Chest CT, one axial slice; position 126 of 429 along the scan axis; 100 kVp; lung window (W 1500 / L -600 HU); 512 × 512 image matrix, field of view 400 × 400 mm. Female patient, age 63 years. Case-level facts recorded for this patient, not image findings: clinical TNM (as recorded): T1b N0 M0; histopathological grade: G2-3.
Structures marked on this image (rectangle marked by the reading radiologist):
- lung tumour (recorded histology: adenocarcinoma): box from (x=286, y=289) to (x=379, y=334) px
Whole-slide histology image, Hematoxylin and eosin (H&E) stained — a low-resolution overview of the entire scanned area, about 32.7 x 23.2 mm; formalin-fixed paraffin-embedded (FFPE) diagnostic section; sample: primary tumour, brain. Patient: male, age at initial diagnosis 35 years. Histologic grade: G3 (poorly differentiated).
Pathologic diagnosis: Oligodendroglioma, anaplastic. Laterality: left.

...

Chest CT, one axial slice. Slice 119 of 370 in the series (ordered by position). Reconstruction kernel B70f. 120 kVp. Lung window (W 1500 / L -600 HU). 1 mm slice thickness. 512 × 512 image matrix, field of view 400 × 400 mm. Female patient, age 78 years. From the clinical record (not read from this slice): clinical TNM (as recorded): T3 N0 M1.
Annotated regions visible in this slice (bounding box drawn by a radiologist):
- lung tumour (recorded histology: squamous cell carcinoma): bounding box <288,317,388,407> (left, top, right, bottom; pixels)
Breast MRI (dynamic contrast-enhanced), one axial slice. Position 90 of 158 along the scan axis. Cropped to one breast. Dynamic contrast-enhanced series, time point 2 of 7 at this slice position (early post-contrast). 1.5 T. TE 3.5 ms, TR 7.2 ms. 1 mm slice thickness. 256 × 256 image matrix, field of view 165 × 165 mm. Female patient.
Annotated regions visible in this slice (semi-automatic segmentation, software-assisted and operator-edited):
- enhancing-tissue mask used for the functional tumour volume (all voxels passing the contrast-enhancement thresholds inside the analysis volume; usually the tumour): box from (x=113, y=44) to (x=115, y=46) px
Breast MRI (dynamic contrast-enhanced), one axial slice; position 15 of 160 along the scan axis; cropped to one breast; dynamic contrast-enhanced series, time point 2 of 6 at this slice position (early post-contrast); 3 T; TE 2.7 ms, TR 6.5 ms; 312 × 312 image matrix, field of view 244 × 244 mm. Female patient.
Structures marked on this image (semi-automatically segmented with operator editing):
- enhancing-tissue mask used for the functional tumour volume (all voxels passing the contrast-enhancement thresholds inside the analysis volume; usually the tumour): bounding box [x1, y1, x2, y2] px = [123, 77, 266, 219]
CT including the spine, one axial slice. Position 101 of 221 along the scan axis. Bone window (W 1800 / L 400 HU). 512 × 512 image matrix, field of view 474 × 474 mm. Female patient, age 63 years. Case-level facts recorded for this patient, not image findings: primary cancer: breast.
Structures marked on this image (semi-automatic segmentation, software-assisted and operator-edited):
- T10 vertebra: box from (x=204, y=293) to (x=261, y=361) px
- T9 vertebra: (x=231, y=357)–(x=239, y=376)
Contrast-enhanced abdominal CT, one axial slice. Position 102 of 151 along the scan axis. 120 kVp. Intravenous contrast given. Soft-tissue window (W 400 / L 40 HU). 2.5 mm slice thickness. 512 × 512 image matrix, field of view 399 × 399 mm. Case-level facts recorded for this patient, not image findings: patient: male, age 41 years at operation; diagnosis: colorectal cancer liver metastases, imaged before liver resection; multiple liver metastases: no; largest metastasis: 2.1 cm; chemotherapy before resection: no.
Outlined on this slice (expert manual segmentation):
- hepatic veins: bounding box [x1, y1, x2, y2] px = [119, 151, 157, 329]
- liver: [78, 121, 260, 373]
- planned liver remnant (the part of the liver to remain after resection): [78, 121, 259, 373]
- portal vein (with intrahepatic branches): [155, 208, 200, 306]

---

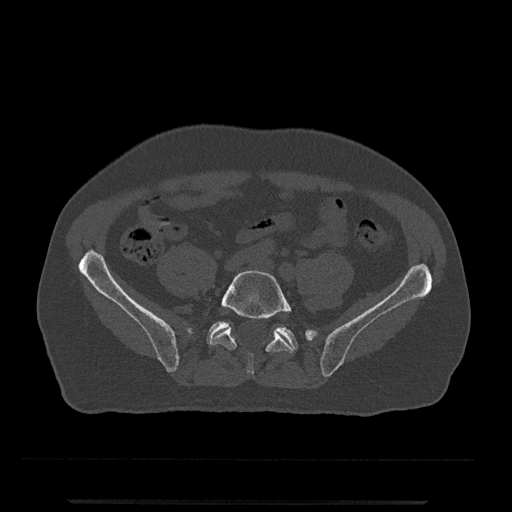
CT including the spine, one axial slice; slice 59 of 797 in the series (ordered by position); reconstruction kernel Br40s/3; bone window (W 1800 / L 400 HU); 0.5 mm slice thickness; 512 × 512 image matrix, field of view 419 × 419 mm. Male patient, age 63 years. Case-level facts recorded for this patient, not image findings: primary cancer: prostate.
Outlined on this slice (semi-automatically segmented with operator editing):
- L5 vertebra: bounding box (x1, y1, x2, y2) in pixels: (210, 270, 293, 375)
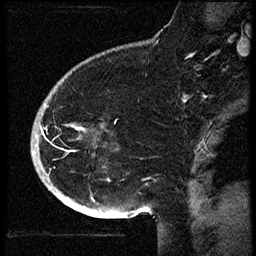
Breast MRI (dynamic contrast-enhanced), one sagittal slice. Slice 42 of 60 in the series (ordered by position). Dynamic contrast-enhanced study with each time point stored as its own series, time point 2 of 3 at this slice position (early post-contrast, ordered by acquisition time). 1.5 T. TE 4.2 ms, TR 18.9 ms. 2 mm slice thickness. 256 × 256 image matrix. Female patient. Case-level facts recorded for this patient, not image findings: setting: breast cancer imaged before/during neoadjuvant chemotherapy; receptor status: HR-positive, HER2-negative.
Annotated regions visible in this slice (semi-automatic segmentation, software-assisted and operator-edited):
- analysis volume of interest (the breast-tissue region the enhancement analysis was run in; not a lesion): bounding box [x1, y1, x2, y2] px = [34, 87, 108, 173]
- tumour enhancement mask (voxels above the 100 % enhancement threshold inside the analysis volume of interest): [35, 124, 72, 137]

Brief
Read the listing. Report every line that includes the word "editing".

Your solution
Structures marked on this image (semi-automatically segmented with operator editing):
Outlined on this slice (semi-automatically segmented with operator editing):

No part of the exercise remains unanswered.